[Given passage — start]
Shirley June Fry Irvin (née Fry; June 30, 1927 – July 13, 2021) was an American tennis player. During her career, which lasted from the early 1940s until the mid-1950s, she won the singles title at all four Grand Slam events, as well as 13 doubles titles, and was ranked No. 1 in the world in 1956.

Early life
Fry was born in Akron, Ohio, on June 30, 1927.  She started playing tennis competitively at age nine. She was educated at Rollins College in Winter Park, Florida, graduating in 1949.

Career
Fry was one of 10 women to have won each Grand Slam singles tournament at least once during her career. She was also one of seven women (with Hart, Court, Navratilova, Pam Shriver, Serena Williams, and Venus Williams) to have won all four Grand Slam doubles tournaments. At the U.S. National Championship (precursor of the U.S. Open) in 1942, Fry reached the singles quarterfinals at the age of 15. At Wimbledon in 1953, Fry and Hart lost only four games during the entire women's doubles tournament and won three matches without losing a game, including the semifinals and finals, the latter over Connolly and Julia Sampson. Fry won the last three Grand Slam singles tournaments she entered, including wins over Althea Gibson in the Wimbledon quarterfinal and U.S. Championship final in 1956 and the Australian Championships final in 1957.

Fry was ranked in the world top 10 in 1946 and 1948 and from 1950 through 1955 (no rankings issued from 1940 through 1945), and No. 1 in 1956. The United States Lawn Tennis Association ranked her in the U.S. top 10 from 1944 through 1955 and No. 1 in 1956.  She briefly retired in early 1956 and worked as a copygirl for the St. Petersburg Times.  However, she returned later that spring after receiving an invitation to play in the Wightman Cup.  She retired for the final time in 1957, and was inducted into the International Tennis Hall of Fame in 1970.

From 1951 through 1956, Fry participated in the Wightman Cup, the women's team competition between Great Britain and the United States, and contributed to the U.S. victory during each of these editions with the exception of 1954, when her final doubles rubber was not played. She compiled a 10–2 win–loss record.

Later life
Fry married Karl Irvin in Australia in February 1957, after which she retired from top-level tennis.  They remained married until his death from a heart attack in 1976.  Together, they had four children: Mark, Scott, Lori and Karen.
[Given passage — finish]
_Problem A_.
Convert the records, starting with the line that contains "What portion of the pie excludes 9-11?" and going on through the end of the records, into a JSON list of strings with one string per line and blank lines omitted. Leave the pictures out.
[Data extracts — start]
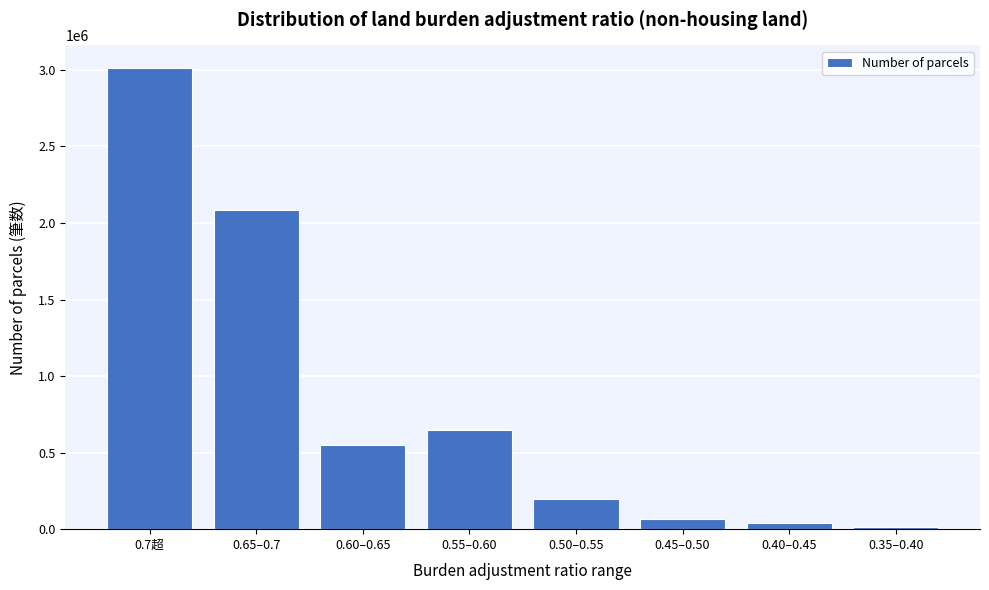

Reading left to right, transcribe all the data shown in this chart.

3009292	2084001	548564	646711	199417	65387	43457	15872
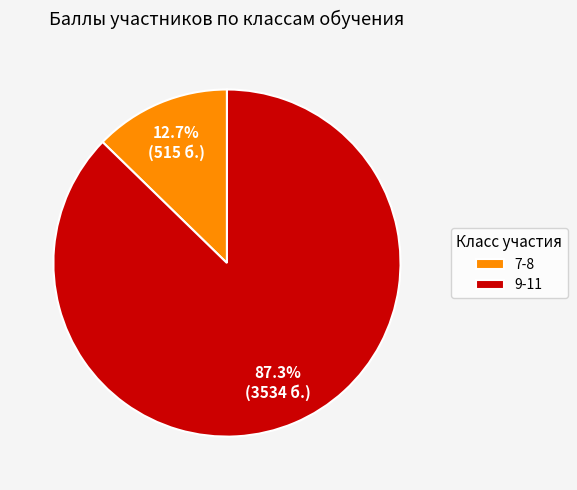

What portion of the pie excludes 9-11?

12.7%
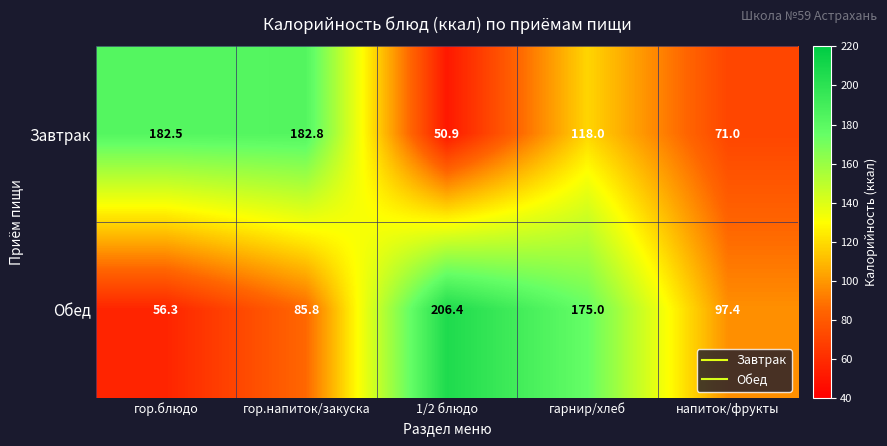

What is the minimum value for Обед?

56.3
[Data extracts — finish]
_Problem B_.
Rewrite the Shirley Fry passage, starting with "Shirley June Fry" and going on through "world in 1956.", with "Grand Slam" renamed to "major".

_Exercise answer A_.
[
  "What portion of the pie excludes 9-11?",
  "12.7%",
  "What is the minimum value for Обед?",
  "56.3"
]

_Exercise answer B_.
Shirley June Fry Irvin (née Fry; June 30, 1927 – July 13, 2021) was an American tennis player. During her career, which lasted from the early 1940s until the mid-1950s, she won the singles title at all four major events, as well as 13 doubles titles, and was ranked No. 1 in the world in 1956.